While the Pharisees put the emphasis on outward appearance, and on trying to impress men with their piety, we need to put the emphasis on the heart (1Samuel 16:7, Isaiah 66:2). Those who come to faith need understand what it means to rationalize sin and why we should not do it (Proverbs 28:13, 1John 1:9). They need to know how to recognize their sin and see themselves as God sees them, so that they are not blinded to their own sin by the deceitfulness of their own heart (Isaiah 64:6, Jeremiah 17:9). And, they need to understand the importance of having a humble heart and tender conscience before God (Psalm 51:17, Psalm 25:14).

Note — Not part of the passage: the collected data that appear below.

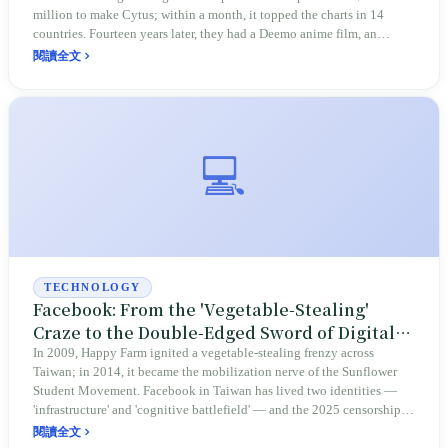
million to make Cytus; within a month, it topped the charts in 14
countries. Fourteen years later, they had a Deemo anime film, an
Implosion anime undelivered after eleven years, Sdorica entering
閱讀全文
maintenance mode in February 2026, and the choice after the 2020
ICE Morse code incident to cut ties with an employee in order to
preserve the Chinese market. Aesthetics made Rayark visible to the
world, and also made it stumble in every non-musical arena.
💻
TECHNOLOGY
Facebook: From the 'Vegetable-Stealing'
Craze to the Double-Edged Sword of Digital
Democracy — The Blue Coordinate That
In 2009, Happy Farm ignited a vegetable-stealing frenzy across
Taiwan; in 2014, it became the mobilization nerve of the Sunflower
Defined Two Decades of Social Life in Taiwan
Student Movement. Facebook in Taiwan has lived two identities —
'infrastructure' and 'cognitive battlefield' — and the 2025 censorship
controversy gave it yet another title: the departure point of the FB
閱讀全文
refugees.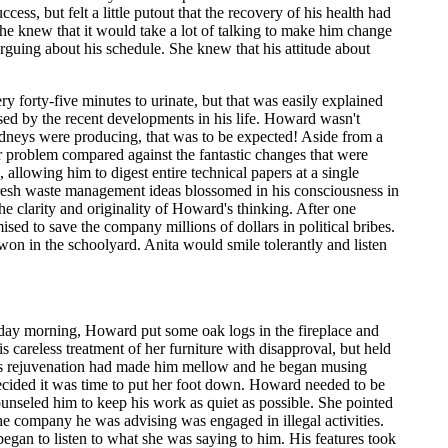
ss, but felt a little putout that the recovery of his health had
he knew that it would take a lot of talking to make him change
rguing about his schedule. She knew that his attitude about
 forty-five minutes to urinate, but that was easily explained
eased by the recent developments in his life. Howard wasn't
y kidneys were producing, that was to be expected! Aside from a
nor problem compared against the fantastic changes that were
allowing him to digest entire technical papers at a single
 Fresh waste management ideas blossomed in his consciousness in
e clarity and originality of Howard's thinking. After one
ed to save the company millions of dollars in political bribes.
n in the schoolyard. Anita would smile tolerantly and listen
day morning, Howard put some oak logs in the fireplace and
s careless treatment of her furniture with disapproval, but held
 His rejuvenation had made him mellow and he began musing
ecided it was time to put her foot down. Howard needed to be
unseled him to keep his work as quiet as possible. She pointed
the company he was advising was engaged in illegal activities.
began to listen to what she was saying to him. His features took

As long as someone thinks that the law will make them righteous, they will see freedom from the law as the freedom to sin. For that reason, it is only as we come to see ourselves as God sees us Ė and know that even our righteousness is as filthy rags Ė that we can see freedom from the law as the freedom to be righteous (Romans 7:18, Isaiah 64:6). Like Abraham, we should believe that righteousness is ours through faith in God's promise, and, trusting in that righteousness, walk in a clean conscience before God.